Chroniques

par bruno serrou

l'Orchestre de Paris excelle chez septentrion
Elgar, Sibelius et Nielsen par Osmo Vänskä

Salle Pleyel, Paris
- 14 avril 2010
© greg helgeson

Il est des moments privilégiés auxquels le hasard offre aux mélomanes et critiques l’opportunité d’assister à un événement qui, a priori, n’a rien pour le laisser supposer. C’est ce qui s’est passé ce soir à Pleyel, dans le cadre d’un simple concert d’abonnement de l’Orchestre de Paris. Formidable concert, en effet, dirigé avec fougue par Osmo Vänskä, chef finlandais - vainqueur du Concours de Besançon en 1982, actuel directeur de l’Orchestre du Minnesota et qui fit, dans les années quatre-vingt, la gloire de l’Orchestre Symphonique de Lahti (de somptueux enregistrements consacrés à Sibelius, dont une admirable intégrale de la musique de scène pour la Tempête de Shakespeare, en laissent le témoignage) - au geste peu esthétique mais précis et terriblement efficace, dont les mouvements du corps, qui peuvent donner le mal de mer, vont chercher le son jusqu’au creux de la vague et l’accompagner jusqu’aux cimes pour mieux plonger au tréfonds du suivant. Ainsi Vänskä porte-t-il l’Orchestre de Paris sur des sommets d’interprétation, tirant de ses rangs des sonorités charnelles.

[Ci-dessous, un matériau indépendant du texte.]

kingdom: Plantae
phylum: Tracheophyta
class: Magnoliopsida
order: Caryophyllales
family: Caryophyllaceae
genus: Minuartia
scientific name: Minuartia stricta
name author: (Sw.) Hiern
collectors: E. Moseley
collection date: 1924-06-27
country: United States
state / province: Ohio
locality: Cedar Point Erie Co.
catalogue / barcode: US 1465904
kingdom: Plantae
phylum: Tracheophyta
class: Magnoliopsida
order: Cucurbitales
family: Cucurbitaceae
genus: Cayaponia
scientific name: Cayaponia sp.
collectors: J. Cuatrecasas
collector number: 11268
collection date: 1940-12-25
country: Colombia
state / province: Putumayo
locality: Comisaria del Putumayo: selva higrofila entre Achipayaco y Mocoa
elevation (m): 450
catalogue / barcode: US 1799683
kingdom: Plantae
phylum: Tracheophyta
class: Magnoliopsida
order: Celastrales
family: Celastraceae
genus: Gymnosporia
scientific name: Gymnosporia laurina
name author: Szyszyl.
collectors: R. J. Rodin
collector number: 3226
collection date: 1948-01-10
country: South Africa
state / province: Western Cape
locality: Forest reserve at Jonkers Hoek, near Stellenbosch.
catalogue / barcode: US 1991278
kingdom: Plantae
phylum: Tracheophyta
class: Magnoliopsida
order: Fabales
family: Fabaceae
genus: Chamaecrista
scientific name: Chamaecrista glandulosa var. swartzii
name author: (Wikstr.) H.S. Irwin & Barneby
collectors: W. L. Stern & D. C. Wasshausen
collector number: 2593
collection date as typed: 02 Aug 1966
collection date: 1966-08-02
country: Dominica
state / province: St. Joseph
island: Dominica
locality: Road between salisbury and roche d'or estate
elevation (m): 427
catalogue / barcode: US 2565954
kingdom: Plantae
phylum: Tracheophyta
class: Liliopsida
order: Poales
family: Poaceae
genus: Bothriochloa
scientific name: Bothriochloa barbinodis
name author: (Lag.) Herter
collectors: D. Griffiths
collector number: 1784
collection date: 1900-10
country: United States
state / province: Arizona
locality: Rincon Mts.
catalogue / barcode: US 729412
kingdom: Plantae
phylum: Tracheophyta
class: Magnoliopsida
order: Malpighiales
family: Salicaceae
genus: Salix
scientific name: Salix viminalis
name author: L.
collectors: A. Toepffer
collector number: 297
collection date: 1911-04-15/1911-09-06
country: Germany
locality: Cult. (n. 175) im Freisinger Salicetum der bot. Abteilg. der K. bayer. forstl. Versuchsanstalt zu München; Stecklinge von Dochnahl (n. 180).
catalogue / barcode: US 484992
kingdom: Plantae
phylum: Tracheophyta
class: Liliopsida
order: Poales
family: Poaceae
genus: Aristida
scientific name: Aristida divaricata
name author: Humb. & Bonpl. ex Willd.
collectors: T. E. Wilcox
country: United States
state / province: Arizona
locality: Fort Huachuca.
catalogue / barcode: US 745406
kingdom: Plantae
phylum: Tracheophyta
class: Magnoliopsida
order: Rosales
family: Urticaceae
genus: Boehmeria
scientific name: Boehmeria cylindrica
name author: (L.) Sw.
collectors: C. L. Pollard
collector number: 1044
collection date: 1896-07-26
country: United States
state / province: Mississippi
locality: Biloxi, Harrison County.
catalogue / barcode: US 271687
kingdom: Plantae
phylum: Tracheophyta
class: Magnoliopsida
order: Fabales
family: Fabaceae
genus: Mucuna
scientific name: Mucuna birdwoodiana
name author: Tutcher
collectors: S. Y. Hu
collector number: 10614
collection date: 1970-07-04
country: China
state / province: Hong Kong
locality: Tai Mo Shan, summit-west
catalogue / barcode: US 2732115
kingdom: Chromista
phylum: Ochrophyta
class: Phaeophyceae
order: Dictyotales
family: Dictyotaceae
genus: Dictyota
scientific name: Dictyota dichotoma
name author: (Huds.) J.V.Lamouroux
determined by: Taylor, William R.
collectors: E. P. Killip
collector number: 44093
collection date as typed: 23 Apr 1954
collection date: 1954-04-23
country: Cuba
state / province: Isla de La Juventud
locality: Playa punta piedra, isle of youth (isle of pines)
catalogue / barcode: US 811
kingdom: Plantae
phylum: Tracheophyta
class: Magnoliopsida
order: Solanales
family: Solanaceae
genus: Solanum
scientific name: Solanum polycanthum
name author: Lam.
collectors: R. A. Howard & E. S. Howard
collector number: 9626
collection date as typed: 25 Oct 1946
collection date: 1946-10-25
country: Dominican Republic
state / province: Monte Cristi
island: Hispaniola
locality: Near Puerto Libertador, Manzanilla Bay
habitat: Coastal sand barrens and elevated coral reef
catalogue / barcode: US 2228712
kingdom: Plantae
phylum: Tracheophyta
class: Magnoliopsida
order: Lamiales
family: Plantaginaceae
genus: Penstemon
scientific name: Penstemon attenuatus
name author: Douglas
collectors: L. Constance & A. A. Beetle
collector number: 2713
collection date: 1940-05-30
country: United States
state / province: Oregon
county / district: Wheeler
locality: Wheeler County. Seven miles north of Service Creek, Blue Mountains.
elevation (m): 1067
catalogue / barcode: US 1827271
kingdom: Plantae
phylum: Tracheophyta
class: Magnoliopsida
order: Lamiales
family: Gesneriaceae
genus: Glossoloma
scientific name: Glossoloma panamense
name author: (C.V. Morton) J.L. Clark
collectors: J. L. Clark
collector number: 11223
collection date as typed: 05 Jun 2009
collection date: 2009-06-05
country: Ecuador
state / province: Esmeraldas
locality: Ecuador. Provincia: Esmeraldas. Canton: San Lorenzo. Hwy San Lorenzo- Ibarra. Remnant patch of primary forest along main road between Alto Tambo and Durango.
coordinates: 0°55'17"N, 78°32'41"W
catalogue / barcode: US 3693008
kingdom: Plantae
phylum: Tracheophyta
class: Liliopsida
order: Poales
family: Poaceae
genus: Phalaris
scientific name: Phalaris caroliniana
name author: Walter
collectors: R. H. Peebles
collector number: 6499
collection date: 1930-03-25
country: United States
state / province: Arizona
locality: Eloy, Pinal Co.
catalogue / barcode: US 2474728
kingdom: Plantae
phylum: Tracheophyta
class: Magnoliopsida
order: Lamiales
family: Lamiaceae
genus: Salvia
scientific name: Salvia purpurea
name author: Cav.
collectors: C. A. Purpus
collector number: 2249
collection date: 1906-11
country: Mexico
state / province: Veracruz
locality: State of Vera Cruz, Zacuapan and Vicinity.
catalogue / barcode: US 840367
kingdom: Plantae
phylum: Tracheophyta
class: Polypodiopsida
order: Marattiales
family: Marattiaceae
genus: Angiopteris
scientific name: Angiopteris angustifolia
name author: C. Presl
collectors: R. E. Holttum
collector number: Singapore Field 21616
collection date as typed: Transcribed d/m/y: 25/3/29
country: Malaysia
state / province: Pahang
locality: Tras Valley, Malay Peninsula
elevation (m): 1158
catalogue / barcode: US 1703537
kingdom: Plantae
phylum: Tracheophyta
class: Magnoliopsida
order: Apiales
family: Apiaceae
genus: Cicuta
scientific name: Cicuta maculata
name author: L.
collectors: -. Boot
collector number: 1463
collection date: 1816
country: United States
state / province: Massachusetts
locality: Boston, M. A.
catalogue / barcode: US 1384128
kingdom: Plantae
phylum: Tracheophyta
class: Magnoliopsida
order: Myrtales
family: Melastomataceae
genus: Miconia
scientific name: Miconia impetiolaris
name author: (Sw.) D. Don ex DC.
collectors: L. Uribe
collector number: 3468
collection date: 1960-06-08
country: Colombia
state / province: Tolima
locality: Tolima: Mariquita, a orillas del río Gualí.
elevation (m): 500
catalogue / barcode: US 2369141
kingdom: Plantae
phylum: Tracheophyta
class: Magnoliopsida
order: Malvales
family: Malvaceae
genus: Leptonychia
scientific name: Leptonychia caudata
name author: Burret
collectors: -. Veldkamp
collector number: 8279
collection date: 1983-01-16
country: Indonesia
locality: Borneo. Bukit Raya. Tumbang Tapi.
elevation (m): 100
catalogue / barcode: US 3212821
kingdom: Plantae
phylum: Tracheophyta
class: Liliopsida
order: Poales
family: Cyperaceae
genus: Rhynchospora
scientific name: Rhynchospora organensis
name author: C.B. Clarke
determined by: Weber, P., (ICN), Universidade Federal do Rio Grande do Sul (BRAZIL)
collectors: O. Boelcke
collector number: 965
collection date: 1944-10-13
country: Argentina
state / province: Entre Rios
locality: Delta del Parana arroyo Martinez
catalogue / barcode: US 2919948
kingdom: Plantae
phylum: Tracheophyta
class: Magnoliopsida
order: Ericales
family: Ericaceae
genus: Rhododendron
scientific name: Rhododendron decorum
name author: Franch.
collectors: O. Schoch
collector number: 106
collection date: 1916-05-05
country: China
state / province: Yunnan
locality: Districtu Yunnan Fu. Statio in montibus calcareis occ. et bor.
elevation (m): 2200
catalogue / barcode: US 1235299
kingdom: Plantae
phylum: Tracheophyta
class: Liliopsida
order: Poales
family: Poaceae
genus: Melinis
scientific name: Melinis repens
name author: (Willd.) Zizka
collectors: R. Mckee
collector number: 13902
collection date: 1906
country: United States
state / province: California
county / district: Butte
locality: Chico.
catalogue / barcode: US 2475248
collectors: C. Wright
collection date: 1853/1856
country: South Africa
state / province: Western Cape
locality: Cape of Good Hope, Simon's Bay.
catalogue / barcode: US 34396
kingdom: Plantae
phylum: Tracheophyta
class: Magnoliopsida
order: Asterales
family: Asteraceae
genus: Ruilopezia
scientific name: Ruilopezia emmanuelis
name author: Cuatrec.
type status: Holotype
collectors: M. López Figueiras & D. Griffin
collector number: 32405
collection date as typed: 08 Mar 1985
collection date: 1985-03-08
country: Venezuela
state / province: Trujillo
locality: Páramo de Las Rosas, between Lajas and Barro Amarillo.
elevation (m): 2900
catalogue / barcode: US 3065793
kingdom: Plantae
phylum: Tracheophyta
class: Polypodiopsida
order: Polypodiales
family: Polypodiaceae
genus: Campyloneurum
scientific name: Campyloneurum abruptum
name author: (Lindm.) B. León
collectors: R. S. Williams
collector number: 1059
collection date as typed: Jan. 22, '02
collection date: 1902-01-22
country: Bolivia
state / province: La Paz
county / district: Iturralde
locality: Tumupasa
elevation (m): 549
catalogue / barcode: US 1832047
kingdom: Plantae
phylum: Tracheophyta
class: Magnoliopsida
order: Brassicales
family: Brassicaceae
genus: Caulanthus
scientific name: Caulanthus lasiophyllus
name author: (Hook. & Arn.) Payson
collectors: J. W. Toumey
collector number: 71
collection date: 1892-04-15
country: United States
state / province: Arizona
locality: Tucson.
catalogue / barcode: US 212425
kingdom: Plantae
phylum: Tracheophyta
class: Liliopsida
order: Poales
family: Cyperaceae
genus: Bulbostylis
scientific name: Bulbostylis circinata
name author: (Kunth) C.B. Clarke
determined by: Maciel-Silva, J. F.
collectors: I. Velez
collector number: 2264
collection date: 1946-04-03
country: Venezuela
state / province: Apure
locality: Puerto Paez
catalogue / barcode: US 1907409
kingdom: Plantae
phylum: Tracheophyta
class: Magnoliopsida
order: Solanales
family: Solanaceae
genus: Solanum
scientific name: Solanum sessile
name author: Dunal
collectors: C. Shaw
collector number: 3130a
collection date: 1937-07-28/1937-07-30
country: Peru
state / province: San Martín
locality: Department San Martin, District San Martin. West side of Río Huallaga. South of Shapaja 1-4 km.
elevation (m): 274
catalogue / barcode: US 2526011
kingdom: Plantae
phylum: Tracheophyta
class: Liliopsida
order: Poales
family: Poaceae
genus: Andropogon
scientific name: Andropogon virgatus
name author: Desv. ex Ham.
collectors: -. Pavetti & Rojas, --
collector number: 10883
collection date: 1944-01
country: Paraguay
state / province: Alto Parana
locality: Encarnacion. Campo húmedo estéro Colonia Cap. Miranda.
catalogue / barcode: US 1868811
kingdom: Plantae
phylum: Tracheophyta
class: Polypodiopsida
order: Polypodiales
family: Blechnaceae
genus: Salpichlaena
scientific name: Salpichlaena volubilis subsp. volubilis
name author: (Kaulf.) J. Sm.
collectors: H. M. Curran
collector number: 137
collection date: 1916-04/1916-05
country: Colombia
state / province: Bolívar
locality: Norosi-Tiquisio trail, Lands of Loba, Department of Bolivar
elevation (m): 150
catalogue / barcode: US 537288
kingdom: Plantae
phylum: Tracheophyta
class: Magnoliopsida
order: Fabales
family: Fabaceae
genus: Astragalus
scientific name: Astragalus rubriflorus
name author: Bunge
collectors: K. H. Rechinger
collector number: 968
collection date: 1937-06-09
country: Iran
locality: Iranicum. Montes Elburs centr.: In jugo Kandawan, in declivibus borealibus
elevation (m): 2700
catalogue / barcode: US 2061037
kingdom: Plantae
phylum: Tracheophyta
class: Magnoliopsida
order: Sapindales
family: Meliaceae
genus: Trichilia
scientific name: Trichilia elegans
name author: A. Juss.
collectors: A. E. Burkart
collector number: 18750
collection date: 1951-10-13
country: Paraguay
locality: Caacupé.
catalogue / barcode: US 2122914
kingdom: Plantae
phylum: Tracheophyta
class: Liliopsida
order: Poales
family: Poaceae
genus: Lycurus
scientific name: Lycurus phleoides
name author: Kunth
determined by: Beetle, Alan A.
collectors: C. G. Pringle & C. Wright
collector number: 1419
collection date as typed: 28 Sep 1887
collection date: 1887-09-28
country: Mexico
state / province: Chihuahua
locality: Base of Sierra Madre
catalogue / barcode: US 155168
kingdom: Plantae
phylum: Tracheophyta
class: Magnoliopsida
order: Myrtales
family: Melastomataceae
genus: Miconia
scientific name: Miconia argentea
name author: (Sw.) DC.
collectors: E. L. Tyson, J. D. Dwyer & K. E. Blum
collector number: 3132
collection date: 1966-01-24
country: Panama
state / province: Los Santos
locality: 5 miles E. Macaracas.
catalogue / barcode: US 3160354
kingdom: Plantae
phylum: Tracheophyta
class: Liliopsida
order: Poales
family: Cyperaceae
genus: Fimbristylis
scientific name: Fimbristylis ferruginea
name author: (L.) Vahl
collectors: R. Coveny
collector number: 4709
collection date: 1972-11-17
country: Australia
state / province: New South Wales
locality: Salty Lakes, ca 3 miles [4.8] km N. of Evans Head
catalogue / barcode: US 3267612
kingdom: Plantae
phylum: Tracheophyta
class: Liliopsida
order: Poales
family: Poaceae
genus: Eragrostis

Le programme faisait chanter le chef nordique dans son jardin car, bien que son répertoire soit très large, il est surtout connu pour ses excellentes interprétations des compositeurs scandinaves, particulièrement Sibelius et Nielsen. C’est par La fille de Pohjola Op.49 de Jean Sibelius qu’il a ouvert le concert, sa direction idiomatique exaltant les timbres de bronze émergeant du violoncelle et du basson solos, des cors puis de la clarinette basse, merveilleusement ciselés par les musiciens de la formation parisienne, portés par cette direction idiomatique.

Suivait le Concerto pour violoncelle en mi mineur Op.85 d'Edward Elgar, aux couleurs et aux élans à la fois brahmsiens et straussiens auquel Jacqueline Duprez donna ses titres de noblesse, interprété ici avec ardeur et poésie par Alisa Weilerstein, jeune violoncelliste américaine à la virtuosité pudique mais attisant des sonorités de braise, qui remplaçait au pied levé le Finlandais Truls Mørk.

Malgré les sortilèges offerts par les interprètes dans les deux premières œuvres, le grand moment de la soirée restera la somptueuse exécution de la Symphonie n°5 Op.50 de Carl Nielsen, œuvre puissante, contrastée, onirique, respirant large, gorgée de lumière, inexplicablement trop peu donnée à Paris, magnifiée par le geste ample et précis de Vänskä. La mise en place est irréprochable, jusqu’à la brutalité, les équilibres sonores sont foudroyants, particulièrement dans le mouvement initial, avec les battements menaçant de caisse claire d’une sauvagerie toute primitive. Les pupitres de l’Orchestre de Paris sont plus individualisés et verts que jamais.